Comment 1: The titles and color code explanations of some of the charts in the text are somewhat tightly connected to the main text. For example, the t-SNE visualization color code explanation in Figure 3 is too close to the body of the image. It is recommended to add a line spacing or reduce the size of the color code in the layout to make the reading path smoother. This adjustment does not affect the content, but it can enhance the professional aesthetic of the entire manuscript.
Response :
Thank you for this valuable observation. We have revised Figure 3 by increasing the vertical spacing between the t-SNE subplots and the legend section. Additional padding has been added to ensure that the legend is visually separated from the plots, resulting in a clearer reading flow and improved aesthetic presentation. This adjustment enhances the graphical layout without altering the content of the figure.

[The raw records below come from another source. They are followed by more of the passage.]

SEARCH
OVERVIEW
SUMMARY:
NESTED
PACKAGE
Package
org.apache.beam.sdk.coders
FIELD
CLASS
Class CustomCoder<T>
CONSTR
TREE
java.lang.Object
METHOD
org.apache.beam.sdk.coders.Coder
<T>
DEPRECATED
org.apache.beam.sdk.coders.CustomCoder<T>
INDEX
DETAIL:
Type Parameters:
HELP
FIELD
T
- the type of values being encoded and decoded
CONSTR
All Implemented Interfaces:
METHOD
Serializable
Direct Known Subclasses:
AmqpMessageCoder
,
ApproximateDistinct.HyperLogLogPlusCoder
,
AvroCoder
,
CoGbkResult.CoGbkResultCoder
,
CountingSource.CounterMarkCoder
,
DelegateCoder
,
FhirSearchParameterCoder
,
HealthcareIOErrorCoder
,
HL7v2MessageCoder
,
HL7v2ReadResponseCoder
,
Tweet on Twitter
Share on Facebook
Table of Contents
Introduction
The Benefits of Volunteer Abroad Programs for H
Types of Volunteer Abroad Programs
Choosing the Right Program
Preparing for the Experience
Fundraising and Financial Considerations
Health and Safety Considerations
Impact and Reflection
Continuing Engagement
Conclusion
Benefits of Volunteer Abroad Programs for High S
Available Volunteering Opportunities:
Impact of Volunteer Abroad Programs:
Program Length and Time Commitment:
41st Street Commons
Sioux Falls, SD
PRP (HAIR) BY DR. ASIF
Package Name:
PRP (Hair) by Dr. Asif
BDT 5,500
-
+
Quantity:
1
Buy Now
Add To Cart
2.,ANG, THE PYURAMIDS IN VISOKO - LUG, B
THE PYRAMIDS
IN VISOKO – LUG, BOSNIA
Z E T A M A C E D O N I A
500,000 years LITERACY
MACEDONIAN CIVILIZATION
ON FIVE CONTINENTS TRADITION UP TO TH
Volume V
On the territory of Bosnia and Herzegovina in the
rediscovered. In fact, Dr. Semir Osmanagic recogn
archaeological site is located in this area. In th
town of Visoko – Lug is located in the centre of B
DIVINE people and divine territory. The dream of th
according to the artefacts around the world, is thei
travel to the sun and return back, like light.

Comment 2: In the Training Strategy and Optimizer Comparison section, the list and settings of optimizers are somewhat lengthy. For example, the optimizer comparison description on pages 13-14 can be moderately compressed, while ensuring that the meaning expression of hyperparameters appearing for the first time is more concentrated and not overly expanded, in order to maintain a tight pace and moderate information density in the paper.
Response:
Thank you for this helpful suggestion. The optimizer discussion has been rewritten to a more concise form while retaining all essential details about the compared methods and their settings. Repeated explanations of hyperparameters have been removed, and the narrative has been tightened to maintain a clearer and more focused presentation.
Reviewer 3 Report
Comments and Suggestions for AuthorsAuthors completed my comments
Author Response
We sincerely thank the reviewer for the positive feedback and for recommending our manuscript for publication. We appreciate the time and effort invested in evaluating our work. We are grateful for the constructive comments provided during the review process, which helped us improve the quality and clarity of the manuscript.
Thank you once again for your kind recommendation.